Instructions for the task - Your answer should consist of every line in the records that holds "What".

Stored data -
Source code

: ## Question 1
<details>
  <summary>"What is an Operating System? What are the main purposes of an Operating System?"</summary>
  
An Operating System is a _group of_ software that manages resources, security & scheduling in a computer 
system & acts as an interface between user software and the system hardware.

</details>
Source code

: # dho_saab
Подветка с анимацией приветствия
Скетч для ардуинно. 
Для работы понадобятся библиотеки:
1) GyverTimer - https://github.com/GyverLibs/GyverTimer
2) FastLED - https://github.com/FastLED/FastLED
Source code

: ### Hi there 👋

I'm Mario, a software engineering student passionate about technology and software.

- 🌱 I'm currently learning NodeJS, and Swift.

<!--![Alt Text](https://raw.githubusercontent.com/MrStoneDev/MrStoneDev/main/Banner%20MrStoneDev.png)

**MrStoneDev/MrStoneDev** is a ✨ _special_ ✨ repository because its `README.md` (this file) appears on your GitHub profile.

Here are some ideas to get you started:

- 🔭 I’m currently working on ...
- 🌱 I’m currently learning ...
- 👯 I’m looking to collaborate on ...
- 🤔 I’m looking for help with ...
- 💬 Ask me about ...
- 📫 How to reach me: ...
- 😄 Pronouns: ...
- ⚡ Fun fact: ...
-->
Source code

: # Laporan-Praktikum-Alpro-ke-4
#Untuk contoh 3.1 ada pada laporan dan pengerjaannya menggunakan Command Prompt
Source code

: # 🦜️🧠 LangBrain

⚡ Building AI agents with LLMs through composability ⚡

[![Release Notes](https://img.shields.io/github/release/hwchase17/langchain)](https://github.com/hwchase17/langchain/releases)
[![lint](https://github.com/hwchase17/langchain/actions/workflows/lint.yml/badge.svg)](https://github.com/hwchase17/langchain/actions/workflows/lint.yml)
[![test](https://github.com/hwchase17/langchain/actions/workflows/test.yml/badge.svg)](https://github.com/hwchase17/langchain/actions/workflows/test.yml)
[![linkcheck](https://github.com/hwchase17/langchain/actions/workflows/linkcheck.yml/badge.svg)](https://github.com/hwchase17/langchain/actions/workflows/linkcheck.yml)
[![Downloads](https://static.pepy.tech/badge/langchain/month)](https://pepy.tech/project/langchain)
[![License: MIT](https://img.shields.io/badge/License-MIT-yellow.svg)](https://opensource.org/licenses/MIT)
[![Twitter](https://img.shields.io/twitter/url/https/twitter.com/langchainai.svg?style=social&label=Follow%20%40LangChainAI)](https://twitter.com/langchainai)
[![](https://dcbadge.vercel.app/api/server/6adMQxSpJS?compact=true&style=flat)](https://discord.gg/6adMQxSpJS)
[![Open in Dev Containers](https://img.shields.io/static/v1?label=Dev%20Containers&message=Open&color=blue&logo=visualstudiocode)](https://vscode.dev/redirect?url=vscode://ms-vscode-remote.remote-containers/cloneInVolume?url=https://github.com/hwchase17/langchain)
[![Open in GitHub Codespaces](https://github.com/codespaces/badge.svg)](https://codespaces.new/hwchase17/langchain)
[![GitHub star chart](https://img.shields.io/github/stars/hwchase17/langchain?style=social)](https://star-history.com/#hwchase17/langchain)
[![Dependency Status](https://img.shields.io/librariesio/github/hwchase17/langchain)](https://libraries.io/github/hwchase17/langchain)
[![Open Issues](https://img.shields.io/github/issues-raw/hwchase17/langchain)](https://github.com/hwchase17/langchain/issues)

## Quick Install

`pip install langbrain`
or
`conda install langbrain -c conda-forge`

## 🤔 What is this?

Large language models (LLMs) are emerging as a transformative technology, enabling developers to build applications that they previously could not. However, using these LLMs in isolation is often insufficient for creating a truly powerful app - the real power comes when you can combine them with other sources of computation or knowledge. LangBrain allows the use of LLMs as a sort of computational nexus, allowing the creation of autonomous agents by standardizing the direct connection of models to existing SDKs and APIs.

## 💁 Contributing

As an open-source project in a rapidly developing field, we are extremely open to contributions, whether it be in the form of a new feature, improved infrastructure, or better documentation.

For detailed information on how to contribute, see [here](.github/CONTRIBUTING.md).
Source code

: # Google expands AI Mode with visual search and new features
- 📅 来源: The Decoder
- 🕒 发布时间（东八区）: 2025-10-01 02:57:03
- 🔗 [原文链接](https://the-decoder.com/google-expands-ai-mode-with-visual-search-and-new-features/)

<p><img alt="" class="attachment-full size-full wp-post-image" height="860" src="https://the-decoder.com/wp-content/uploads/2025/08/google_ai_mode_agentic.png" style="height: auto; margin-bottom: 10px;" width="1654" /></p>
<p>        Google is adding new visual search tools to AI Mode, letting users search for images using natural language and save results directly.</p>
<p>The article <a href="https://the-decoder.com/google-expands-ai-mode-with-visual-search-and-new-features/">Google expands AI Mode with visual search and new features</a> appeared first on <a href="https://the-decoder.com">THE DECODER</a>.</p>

Finished exercise -
  <summary>"What is an Operating System? What are the main purposes of an Operating System?"</summary>
## 🤔 What is this?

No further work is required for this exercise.